LastPass is one of at least nine organisations now known to have been caught in the Klue supply-chain attack. BleepingComputer lists cybersecurity firms HackerOne, Huntress, Jamf, OneTrust, Recorded Future, Snyk, and Tanium among those affected, alongside Sprout Social and Insurity. Huntress has described itself as one of ‘hundreds of Klue customers’ hit by the breach. Klue itself claims to serve more than 250,000 companies worldwide, according to The Register, which gives a sense of the potential exposure surface.
Klue’s own investigation concluded that ‘the incident was limited to the affected third-party platforms, and there is no evidence that customer content stored within the Klue platform was impacted.’ CEO Jason Smith disclosed the breach publicly after his company identified the intrusion on 12 June. Smith has not answered questions about how many customers are affected or whether Klue has engaged with the attackers.
The extortion group claiming responsibility, Icarus, has threatened to publish the stolen data unless a ransom is paid. Huntress independently linked Icarus to the Klue operation by tracing Session Messenger IDs used in extortion emails sent to affected organisations back to the group’s data leak site.

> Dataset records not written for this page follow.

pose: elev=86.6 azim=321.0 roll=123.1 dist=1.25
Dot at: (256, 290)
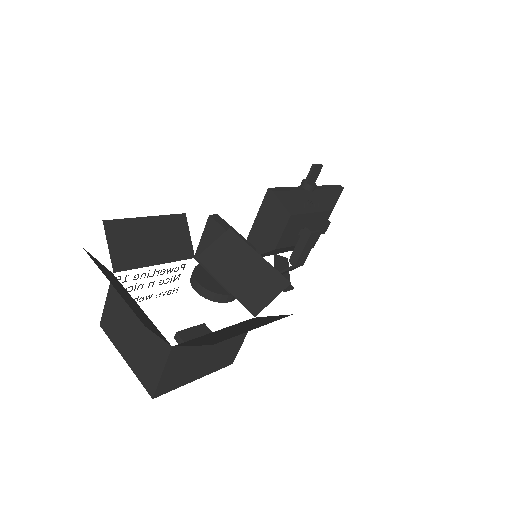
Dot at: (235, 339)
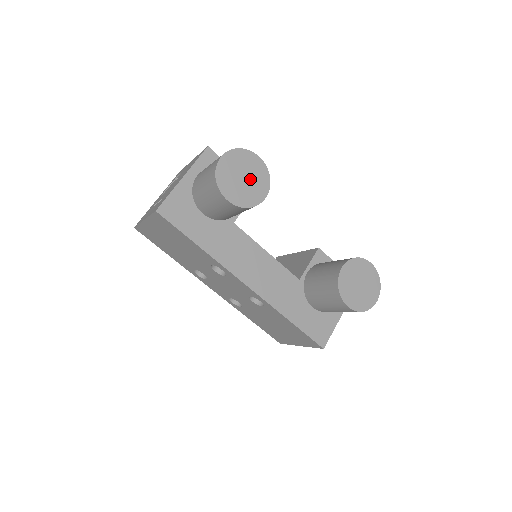
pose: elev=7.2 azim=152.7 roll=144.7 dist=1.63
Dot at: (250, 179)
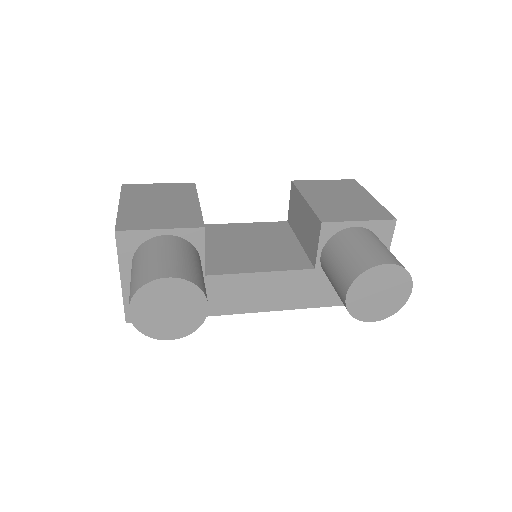
Dot at: (177, 305)
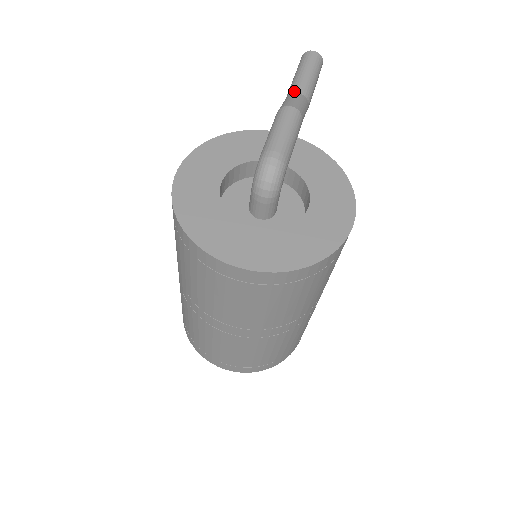
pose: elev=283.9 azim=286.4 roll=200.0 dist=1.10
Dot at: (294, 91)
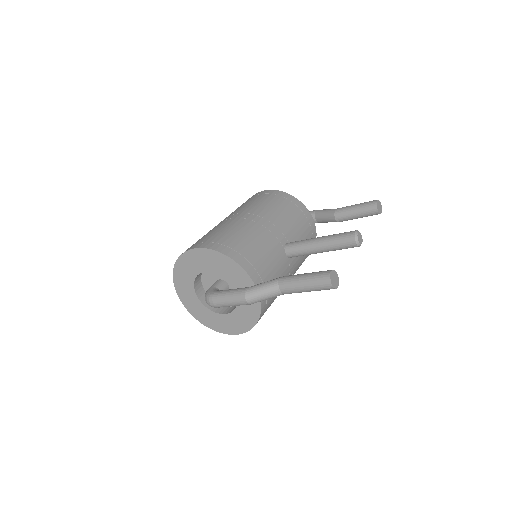
Dot at: (280, 286)
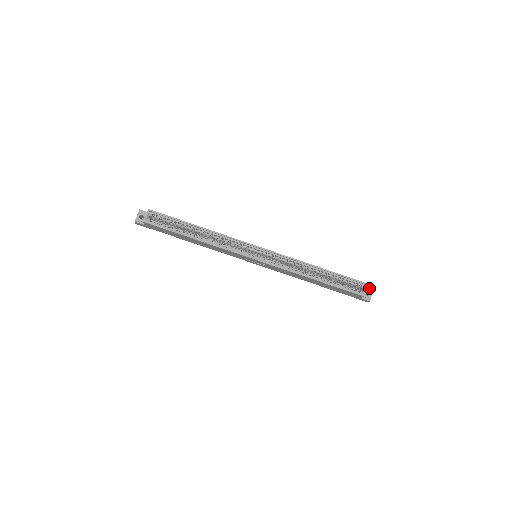
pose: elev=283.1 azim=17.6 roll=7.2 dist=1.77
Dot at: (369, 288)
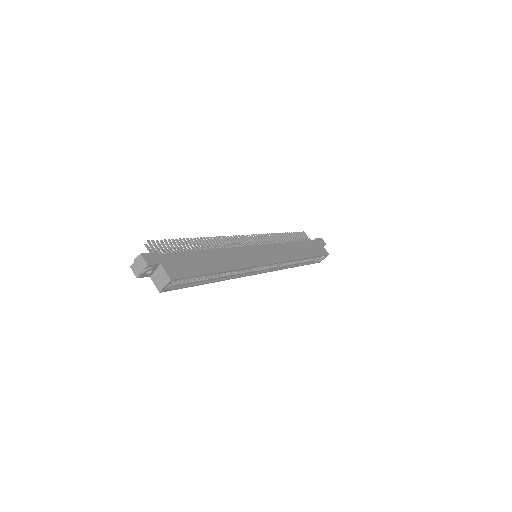
Dot at: (324, 245)
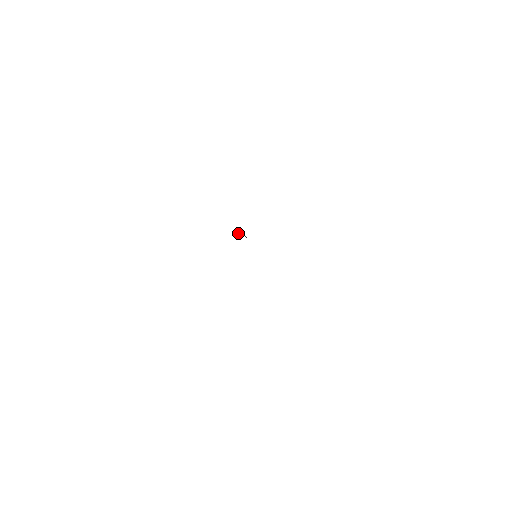
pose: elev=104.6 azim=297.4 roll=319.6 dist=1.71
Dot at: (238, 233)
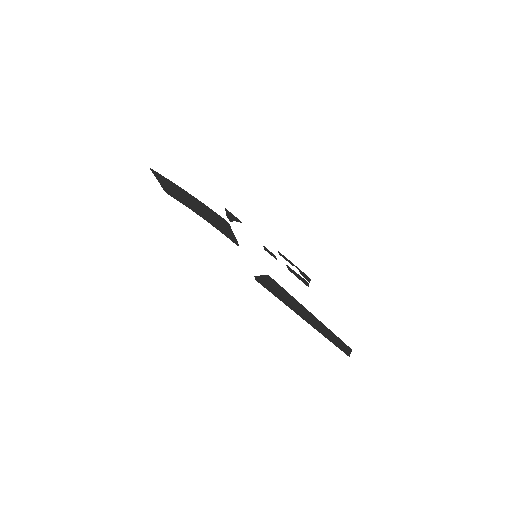
Dot at: (227, 214)
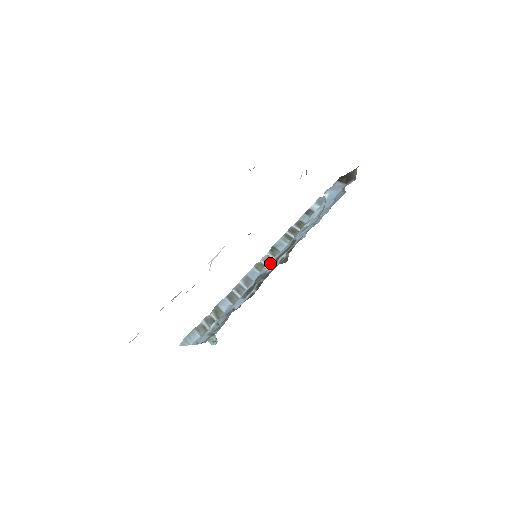
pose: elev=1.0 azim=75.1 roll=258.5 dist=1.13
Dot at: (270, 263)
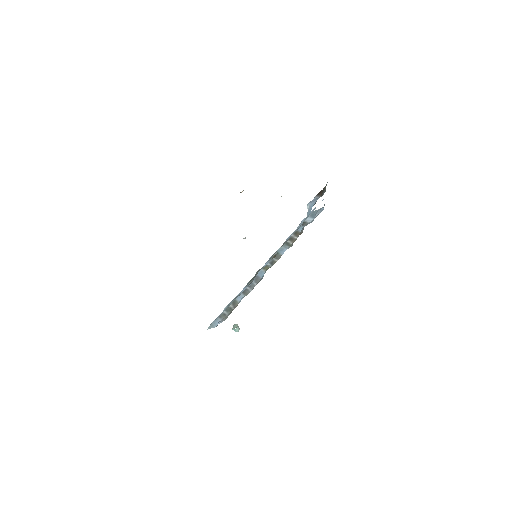
Dot at: (267, 261)
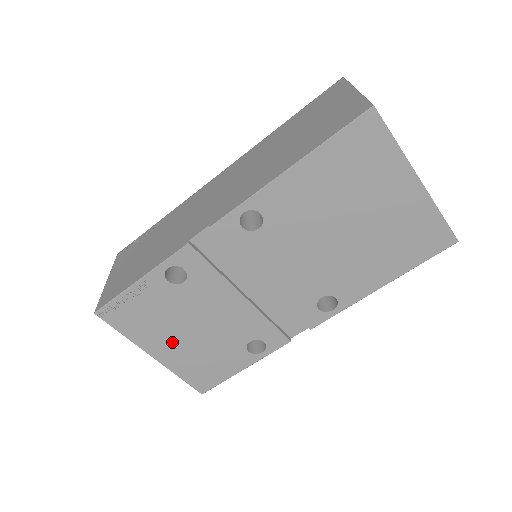
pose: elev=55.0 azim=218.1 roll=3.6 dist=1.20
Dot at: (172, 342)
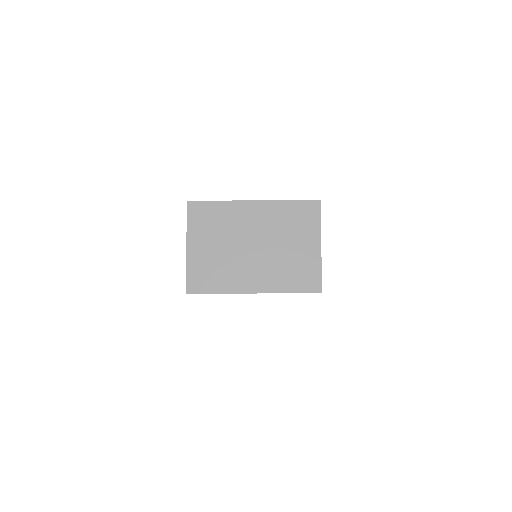
Dot at: occluded
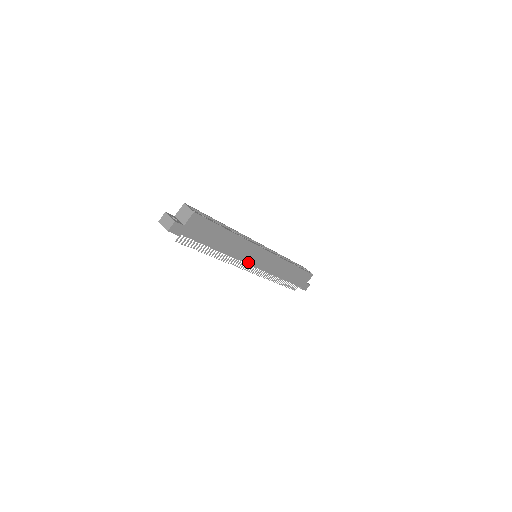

For LastPass, the timing is awkward. The company’s 2022 breach, in which hackers stole its entire store of encrypted customer password vaults, drew lasting scrutiny: attackers were subsequently suspected of cracking vaults protected by weak master passwords to steal cryptocurrency wallet keys, with several crypto thefts later attributed to that incident. The current breach does not touch vaults. But it adds another episode to a record that customers are watching closely.
Whether Icarus follows through on its ransom threat, and what support ticket contents ultimately reveal, will determine how serious the downstream exposure proves to be.